§ **Information**
# # #
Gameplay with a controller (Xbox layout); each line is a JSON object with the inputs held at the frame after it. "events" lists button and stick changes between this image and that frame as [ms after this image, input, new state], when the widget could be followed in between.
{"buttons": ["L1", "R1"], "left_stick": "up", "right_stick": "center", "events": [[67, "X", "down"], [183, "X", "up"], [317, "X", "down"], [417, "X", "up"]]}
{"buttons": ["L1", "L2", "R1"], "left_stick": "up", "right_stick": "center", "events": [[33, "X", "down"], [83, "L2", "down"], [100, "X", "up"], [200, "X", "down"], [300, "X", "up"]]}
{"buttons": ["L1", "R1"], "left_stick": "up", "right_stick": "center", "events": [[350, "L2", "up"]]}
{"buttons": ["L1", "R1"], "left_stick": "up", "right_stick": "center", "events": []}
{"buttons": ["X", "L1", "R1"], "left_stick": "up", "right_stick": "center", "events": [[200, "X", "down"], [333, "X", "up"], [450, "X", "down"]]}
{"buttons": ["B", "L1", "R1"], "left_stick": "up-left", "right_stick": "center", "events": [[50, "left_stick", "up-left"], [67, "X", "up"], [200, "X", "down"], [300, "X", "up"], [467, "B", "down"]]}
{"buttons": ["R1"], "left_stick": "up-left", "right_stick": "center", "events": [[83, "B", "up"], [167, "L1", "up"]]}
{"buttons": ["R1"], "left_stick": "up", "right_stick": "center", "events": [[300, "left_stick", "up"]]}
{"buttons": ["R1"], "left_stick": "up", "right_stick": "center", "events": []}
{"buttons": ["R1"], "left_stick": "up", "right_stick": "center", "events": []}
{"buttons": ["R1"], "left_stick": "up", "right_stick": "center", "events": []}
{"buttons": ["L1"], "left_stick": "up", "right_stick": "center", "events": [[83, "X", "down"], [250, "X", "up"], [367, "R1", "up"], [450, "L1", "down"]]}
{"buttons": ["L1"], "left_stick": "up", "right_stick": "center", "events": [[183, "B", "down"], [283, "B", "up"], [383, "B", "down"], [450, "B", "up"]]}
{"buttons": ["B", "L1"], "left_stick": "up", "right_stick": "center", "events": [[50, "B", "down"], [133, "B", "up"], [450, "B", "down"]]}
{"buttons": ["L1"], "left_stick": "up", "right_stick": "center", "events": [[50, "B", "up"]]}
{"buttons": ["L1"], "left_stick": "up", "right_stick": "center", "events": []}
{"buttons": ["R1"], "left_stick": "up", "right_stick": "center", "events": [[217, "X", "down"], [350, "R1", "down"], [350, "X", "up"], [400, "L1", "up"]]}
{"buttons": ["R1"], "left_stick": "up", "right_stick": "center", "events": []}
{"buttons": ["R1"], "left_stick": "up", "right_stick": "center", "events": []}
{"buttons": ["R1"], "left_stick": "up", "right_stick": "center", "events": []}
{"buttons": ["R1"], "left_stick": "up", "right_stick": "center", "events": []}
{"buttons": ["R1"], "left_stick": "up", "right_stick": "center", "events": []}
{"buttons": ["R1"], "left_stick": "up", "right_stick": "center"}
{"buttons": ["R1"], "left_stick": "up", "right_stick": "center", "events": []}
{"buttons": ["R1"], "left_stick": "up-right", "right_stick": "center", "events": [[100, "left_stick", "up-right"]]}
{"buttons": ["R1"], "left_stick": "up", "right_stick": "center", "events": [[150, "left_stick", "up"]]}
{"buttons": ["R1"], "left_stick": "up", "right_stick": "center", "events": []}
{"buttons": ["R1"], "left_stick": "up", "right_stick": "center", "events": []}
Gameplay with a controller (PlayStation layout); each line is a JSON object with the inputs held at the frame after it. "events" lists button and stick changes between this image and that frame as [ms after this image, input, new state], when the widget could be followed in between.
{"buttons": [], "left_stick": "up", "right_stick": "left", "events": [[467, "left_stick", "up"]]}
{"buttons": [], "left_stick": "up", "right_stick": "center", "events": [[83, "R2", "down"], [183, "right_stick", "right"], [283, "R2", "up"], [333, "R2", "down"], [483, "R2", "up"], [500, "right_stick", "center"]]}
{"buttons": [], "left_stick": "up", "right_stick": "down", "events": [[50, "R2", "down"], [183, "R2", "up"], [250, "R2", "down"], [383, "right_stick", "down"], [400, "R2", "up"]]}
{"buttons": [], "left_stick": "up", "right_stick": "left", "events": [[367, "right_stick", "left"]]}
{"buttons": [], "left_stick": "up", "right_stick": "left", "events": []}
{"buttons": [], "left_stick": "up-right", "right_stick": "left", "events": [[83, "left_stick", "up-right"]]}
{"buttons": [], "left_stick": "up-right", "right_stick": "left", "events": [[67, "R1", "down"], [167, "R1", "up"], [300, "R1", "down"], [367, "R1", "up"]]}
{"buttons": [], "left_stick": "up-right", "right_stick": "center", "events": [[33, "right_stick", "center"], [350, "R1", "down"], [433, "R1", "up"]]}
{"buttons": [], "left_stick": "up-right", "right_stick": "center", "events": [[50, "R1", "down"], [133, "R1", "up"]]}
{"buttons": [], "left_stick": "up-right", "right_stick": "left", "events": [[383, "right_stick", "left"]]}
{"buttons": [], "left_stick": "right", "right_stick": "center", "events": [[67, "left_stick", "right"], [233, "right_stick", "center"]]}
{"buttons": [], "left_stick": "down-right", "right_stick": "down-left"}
# # #
§ **Exercise brief**
Whatever appears in the data above must be copied word for word.

§ **Task response**
Gameplay with a controller (Xbox layout); each line is a JSON object with the inputs held at the frame after it. "events" lists button and stick changes between this image and that frame as [ms after this image, input, new state], when the widget could be followed in between.
{"buttons": ["L1", "R1"], "left_stick": "up", "right_stick": "center", "events": [[67, "X", "down"], [183, "X", "up"], [317, "X", "down"], [417, "X", "up"]]}
{"buttons": ["L1", "L2", "R1"], "left_stick": "up", "right_stick": "center", "events": [[33, "X", "down"], [83, "L2", "down"], [100, "X", "up"], [200, "X", "down"], [300, "X", "up"]]}
{"buttons": ["L1", "R1"], "left_stick": "up", "right_stick": "center", "events": [[350, "L2", "up"]]}
{"buttons": ["L1", "R1"], "left_stick": "up", "right_stick": "center", "events": []}
{"buttons": ["X", "L1", "R1"], "left_stick": "up", "right_stick": "center", "events": [[200, "X", "down"], [333, "X", "up"], [450, "X", "down"]]}
{"buttons": ["B", "L1", "R1"], "left_stick": "up-left", "right_stick": "center", "events": [[50, "left_stick", "up-left"], [67, "X", "up"], [200, "X", "down"], [300, "X", "up"], [467, "B", "down"]]}
{"buttons": ["R1"], "left_stick": "up-left", "right_stick": "center", "events": [[83, "B", "up"], [167, "L1", "up"]]}
{"buttons": ["R1"], "left_stick": "up", "right_stick": "center", "events": [[300, "left_stick", "up"]]}
{"buttons": ["R1"], "left_stick": "up", "right_stick": "center", "events": []}
{"buttons": ["R1"], "left_stick": "up", "right_stick": "center", "events": []}
{"buttons": ["R1"], "left_stick": "up", "right_stick": "center", "events": []}
{"buttons": ["L1"], "left_stick": "up", "right_stick": "center", "events": [[83, "X", "down"], [250, "X", "up"], [367, "R1", "up"], [450, "L1", "down"]]}
{"buttons": ["L1"], "left_stick": "up", "right_stick": "center", "events": [[183, "B", "down"], [283, "B", "up"], [383, "B", "down"], [450, "B", "up"]]}
{"buttons": ["B", "L1"], "left_stick": "up", "right_stick": "center", "events": [[50, "B", "down"], [133, "B", "up"], [450, "B", "down"]]}
{"buttons": ["L1"], "left_stick": "up", "right_stick": "center", "events": [[50, "B", "up"]]}
{"buttons": ["L1"], "left_stick": "up", "right_stick": "center", "events": []}
{"buttons": ["R1"], "left_stick": "up", "right_stick": "center", "events": [[217, "X", "down"], [350, "R1", "down"], [350, "X", "up"], [400, "L1", "up"]]}
{"buttons": ["R1"], "left_stick": "up", "right_stick": "center", "events": []}
{"buttons": ["R1"], "left_stick": "up", "right_stick": "center", "events": []}
{"buttons": ["R1"], "left_stick": "up", "right_stick": "center", "events": []}
{"buttons": ["R1"], "left_stick": "up", "right_stick": "center", "events": []}
{"buttons": ["R1"], "left_stick": "up", "right_stick": "center", "events": []}
{"buttons": ["R1"], "left_stick": "up", "right_stick": "center"}
{"buttons": ["R1"], "left_stick": "up", "right_stick": "center", "events": []}
{"buttons": ["R1"], "left_stick": "up-right", "right_stick": "center", "events": [[100, "left_stick", "up-right"]]}
{"buttons": ["R1"], "left_stick": "up", "right_stick": "center", "events": [[150, "left_stick", "up"]]}
{"buttons": ["R1"], "left_stick": "up", "right_stick": "center", "events": []}
{"buttons": ["R1"], "left_stick": "up", "right_stick": "center", "events": []}
Gameplay with a controller (PlayStation layout); each line is a JSON object with the inputs held at the frame after it. "events" lists button and stick changes between this image and that frame as [ms after this image, input, new state], when the widget could be followed in between.
{"buttons": [], "left_stick": "up", "right_stick": "left", "events": [[467, "left_stick", "up"]]}
{"buttons": [], "left_stick": "up", "right_stick": "center", "events": [[83, "R2", "down"], [183, "right_stick", "right"], [283, "R2", "up"], [333, "R2", "down"], [483, "R2", "up"], [500, "right_stick", "center"]]}
{"buttons": [], "left_stick": "up", "right_stick": "down", "events": [[50, "R2", "down"], [183, "R2", "up"], [250, "R2", "down"], [383, "right_stick", "down"], [400, "R2", "up"]]}
{"buttons": [], "left_stick": "up", "right_stick": "left", "events": [[367, "right_stick", "left"]]}
{"buttons": [], "left_stick": "up", "right_stick": "left", "events": []}
{"buttons": [], "left_stick": "up-right", "right_stick": "left", "events": [[83, "left_stick", "up-right"]]}
{"buttons": [], "left_stick": "up-right", "right_stick": "left", "events": [[67, "R1", "down"], [167, "R1", "up"], [300, "R1", "down"], [367, "R1", "up"]]}
{"buttons": [], "left_stick": "up-right", "right_stick": "center", "events": [[33, "right_stick", "center"], [350, "R1", "down"], [433, "R1", "up"]]}
{"buttons": [], "left_stick": "up-right", "right_stick": "center", "events": [[50, "R1", "down"], [133, "R1", "up"]]}
{"buttons": [], "left_stick": "up-right", "right_stick": "left", "events": [[383, "right_stick", "left"]]}
{"buttons": [], "left_stick": "right", "right_stick": "center", "events": [[67, "left_stick", "right"], [233, "right_stick", "center"]]}
{"buttons": [], "left_stick": "down-right", "right_stick": "down-left"}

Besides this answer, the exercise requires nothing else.